:: Given records ::
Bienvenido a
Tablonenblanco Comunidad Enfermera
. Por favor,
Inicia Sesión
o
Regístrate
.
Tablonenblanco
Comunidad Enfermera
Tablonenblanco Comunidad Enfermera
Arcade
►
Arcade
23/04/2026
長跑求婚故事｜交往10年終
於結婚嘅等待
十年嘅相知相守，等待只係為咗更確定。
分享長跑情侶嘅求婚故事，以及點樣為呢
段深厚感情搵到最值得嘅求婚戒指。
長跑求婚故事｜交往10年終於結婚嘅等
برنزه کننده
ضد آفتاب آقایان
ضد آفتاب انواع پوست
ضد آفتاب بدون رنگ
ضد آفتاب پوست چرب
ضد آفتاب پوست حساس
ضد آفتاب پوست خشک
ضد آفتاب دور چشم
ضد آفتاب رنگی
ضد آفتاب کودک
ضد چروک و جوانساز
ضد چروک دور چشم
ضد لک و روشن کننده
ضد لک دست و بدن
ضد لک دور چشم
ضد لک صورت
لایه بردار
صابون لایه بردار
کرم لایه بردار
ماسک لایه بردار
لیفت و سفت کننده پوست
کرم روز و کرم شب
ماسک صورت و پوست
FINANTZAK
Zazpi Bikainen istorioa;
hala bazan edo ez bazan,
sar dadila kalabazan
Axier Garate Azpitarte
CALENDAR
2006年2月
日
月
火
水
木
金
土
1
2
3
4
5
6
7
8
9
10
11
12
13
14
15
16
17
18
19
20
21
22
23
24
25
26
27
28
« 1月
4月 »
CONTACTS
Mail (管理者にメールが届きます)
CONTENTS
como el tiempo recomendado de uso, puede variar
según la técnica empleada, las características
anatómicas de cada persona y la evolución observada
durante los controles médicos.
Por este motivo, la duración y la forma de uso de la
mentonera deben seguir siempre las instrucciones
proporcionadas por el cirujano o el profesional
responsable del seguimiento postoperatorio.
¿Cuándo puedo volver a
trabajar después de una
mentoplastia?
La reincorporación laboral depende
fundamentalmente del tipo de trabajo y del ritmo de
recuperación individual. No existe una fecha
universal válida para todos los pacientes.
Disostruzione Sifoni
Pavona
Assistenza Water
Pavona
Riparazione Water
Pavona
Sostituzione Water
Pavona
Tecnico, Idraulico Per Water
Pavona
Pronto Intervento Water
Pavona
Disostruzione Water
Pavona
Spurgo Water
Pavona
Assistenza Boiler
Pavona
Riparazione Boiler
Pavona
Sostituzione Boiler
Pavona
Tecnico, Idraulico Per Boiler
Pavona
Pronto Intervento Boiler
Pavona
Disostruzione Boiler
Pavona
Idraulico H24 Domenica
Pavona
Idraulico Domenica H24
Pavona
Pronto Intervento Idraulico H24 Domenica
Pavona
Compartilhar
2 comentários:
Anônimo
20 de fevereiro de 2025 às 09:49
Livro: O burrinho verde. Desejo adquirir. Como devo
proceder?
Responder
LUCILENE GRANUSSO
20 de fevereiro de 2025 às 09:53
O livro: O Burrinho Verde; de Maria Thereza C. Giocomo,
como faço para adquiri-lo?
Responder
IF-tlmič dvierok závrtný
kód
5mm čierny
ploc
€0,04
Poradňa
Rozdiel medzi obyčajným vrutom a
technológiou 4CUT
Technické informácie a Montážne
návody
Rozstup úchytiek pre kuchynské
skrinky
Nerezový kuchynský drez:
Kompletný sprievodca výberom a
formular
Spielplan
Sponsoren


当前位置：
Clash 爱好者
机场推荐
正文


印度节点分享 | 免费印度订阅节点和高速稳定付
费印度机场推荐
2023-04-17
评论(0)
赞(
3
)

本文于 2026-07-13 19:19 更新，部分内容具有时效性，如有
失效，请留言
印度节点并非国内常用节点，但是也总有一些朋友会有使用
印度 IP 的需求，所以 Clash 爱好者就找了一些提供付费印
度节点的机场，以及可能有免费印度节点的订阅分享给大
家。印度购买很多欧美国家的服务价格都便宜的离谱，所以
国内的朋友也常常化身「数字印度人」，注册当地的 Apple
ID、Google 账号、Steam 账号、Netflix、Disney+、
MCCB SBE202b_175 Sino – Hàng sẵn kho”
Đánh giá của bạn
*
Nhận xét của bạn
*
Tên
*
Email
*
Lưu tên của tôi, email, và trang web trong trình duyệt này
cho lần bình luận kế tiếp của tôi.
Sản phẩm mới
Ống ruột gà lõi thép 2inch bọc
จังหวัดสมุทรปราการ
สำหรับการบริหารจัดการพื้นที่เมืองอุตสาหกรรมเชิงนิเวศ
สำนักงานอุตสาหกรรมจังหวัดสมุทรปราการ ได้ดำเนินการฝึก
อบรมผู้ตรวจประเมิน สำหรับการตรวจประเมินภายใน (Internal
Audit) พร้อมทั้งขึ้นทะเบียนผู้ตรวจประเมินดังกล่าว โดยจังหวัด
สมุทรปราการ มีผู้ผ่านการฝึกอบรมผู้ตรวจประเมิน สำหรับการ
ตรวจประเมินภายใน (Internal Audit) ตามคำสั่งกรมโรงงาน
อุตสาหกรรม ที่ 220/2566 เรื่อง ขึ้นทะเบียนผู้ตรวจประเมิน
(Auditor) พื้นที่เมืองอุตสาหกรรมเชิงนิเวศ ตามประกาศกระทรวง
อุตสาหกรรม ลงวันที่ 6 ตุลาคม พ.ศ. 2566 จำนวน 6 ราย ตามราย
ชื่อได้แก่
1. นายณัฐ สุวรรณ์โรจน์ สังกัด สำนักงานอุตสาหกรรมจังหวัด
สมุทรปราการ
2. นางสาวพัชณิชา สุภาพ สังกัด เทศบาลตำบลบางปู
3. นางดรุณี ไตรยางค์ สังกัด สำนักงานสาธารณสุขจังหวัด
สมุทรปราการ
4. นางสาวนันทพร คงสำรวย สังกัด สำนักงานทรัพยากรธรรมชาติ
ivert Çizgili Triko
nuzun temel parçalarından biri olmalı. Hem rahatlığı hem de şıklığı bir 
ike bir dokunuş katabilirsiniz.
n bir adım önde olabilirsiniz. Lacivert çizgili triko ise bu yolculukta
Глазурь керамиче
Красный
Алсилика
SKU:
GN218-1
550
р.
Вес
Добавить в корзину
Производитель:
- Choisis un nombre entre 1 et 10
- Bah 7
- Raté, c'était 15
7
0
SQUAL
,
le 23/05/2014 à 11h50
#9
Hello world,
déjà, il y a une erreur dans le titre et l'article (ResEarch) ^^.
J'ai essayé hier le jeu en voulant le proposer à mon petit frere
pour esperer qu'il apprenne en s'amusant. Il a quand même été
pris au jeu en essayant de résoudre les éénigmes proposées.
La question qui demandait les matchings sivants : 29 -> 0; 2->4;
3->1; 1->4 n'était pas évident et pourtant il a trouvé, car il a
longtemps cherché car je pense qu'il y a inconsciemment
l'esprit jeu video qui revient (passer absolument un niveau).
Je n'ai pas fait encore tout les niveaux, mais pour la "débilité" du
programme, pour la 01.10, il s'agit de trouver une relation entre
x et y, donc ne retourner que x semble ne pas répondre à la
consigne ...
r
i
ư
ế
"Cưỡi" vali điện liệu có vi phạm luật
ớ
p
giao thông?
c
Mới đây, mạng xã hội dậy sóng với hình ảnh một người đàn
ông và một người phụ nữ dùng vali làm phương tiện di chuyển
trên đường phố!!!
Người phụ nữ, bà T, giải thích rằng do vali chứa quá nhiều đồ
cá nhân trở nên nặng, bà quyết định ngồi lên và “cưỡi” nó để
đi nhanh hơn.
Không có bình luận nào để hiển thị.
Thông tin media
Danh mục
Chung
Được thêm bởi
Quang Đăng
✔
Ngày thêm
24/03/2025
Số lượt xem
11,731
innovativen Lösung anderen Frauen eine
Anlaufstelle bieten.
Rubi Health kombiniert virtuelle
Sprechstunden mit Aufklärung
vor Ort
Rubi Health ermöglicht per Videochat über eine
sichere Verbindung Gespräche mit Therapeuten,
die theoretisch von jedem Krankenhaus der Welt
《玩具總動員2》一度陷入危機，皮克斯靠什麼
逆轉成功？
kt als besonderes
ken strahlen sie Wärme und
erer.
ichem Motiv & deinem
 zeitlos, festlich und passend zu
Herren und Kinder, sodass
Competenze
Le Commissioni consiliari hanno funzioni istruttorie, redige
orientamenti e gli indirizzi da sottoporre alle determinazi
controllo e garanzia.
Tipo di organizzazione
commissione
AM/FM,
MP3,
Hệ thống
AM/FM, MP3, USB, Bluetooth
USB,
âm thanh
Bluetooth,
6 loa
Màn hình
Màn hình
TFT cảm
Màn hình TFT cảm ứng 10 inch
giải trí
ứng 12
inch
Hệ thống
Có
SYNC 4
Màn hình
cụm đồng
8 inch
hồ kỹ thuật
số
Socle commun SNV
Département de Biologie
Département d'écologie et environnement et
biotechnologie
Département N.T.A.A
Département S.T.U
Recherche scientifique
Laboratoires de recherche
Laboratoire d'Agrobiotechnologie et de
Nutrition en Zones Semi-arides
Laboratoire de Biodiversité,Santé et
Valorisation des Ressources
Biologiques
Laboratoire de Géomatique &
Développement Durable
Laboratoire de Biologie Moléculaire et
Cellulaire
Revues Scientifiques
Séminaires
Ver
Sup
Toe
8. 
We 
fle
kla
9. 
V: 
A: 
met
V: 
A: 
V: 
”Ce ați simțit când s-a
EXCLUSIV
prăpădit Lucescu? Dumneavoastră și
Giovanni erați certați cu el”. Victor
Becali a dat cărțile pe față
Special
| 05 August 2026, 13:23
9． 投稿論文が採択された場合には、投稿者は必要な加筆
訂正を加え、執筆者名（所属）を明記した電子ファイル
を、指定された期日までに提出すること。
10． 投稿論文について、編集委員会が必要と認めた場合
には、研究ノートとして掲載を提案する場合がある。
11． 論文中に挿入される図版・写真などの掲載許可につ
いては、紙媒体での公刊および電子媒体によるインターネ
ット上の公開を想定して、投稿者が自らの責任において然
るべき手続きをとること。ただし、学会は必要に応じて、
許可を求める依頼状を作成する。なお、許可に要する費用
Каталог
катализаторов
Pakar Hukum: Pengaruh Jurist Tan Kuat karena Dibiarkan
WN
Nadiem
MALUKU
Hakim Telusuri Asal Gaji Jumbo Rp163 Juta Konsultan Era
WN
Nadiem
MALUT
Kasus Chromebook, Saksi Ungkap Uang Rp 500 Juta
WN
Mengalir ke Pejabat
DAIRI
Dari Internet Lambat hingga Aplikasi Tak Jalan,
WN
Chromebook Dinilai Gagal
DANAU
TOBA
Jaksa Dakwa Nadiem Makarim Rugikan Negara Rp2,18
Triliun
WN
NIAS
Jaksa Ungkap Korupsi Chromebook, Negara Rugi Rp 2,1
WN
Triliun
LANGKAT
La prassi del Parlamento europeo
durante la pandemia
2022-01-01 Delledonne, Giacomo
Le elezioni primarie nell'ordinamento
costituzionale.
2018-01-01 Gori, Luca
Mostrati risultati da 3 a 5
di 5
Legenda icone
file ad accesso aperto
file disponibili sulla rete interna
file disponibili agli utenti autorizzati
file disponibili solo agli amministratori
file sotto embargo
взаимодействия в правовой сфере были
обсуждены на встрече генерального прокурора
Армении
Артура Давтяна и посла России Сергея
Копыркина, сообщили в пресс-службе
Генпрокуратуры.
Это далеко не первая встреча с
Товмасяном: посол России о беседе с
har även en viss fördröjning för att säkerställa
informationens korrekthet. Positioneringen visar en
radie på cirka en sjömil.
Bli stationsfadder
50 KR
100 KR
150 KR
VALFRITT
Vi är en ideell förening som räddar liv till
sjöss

:: Work request ::
Output exactly the lines of the material above from the one containing "Sprechstunden mit Aufklärung" up to and including the one containing "zeitlos, festlich und passend zu".

:: Exercise answer ::
Sprechstunden mit Aufklärung
vor Ort
Rubi Health ermöglicht per Videochat über eine
sichere Verbindung Gespräche mit Therapeuten,
die theoretisch von jedem Krankenhaus der Welt
《玩具總動員2》一度陷入危機，皮克斯靠什麼
逆轉成功？
kt als besonderes
ken strahlen sie Wärme und
erer.
ichem Motiv & deinem
 zeitlos, festlich und passend zu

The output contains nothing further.